I never figured out what Rick’s total motives were, why he did all this to begin with, and now I guess I’ll never find out. I think I’m in purgatory now. Or maybe it’s Hell. I don’t really know—either way, all I know is that I’m no longer among the living. But I’m still here on this planet. I can’t see anyone else, though. I don’t see anyone who’s alive. But I don’t see anyone who’s dead, either. There’s no one here; only this barren, empty planet that I wander. No life, just memories and shadows, and still I wander, hoping I can find someone, anyone, or anything that might have an answer for me. But I always wind up back where I started—where I died.

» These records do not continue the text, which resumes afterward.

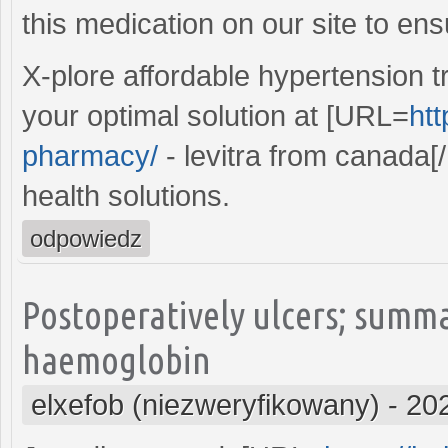
this medication on our site to ens
X-plore affordable hypertension t
your optimal solution at [URL=
htt
pharmacy/
- levitra from canada[/
health solutions.
odpowiedz
Postoperatively ulcers; summ
haemoglobin
elxefob (niezweryfikowany)
-
20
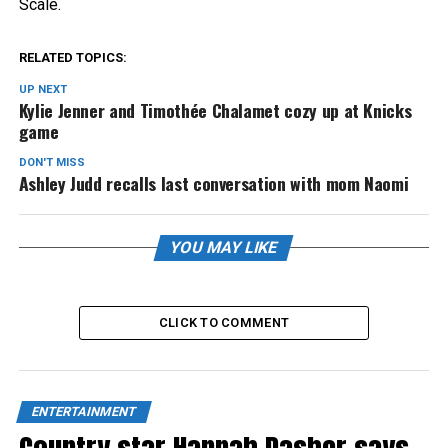
Scale.
RELATED TOPICS:
UP NEXT
Kylie Jenner and Timothée Chalamet cozy up at Knicks
game
DON'T MISS
Ashley Judd recalls last conversation with mom Naomi
YOU MAY LIKE
CLICK TO COMMENT
ENTERTAINMENT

I stay there on occasion, just standing at the end of the pier, looking out at the ocean’s horizon. Sometimes, when the breeze hits my face just right, I can still hear Chase and Marie playing together. I can see my wife still smiling at me, her face glowing underneath the bright sun. And there I see myself standing, smiling back at her, as I take a short break from fixing up my boat. It’s all very fleeting, and it fades almost as instantly as it comes, but it’s in these brief moments that I’m back before it all happened, and I can be at peace again. It’s when I can find this solace at the pier that I feel as if I can finally stop searching for my life.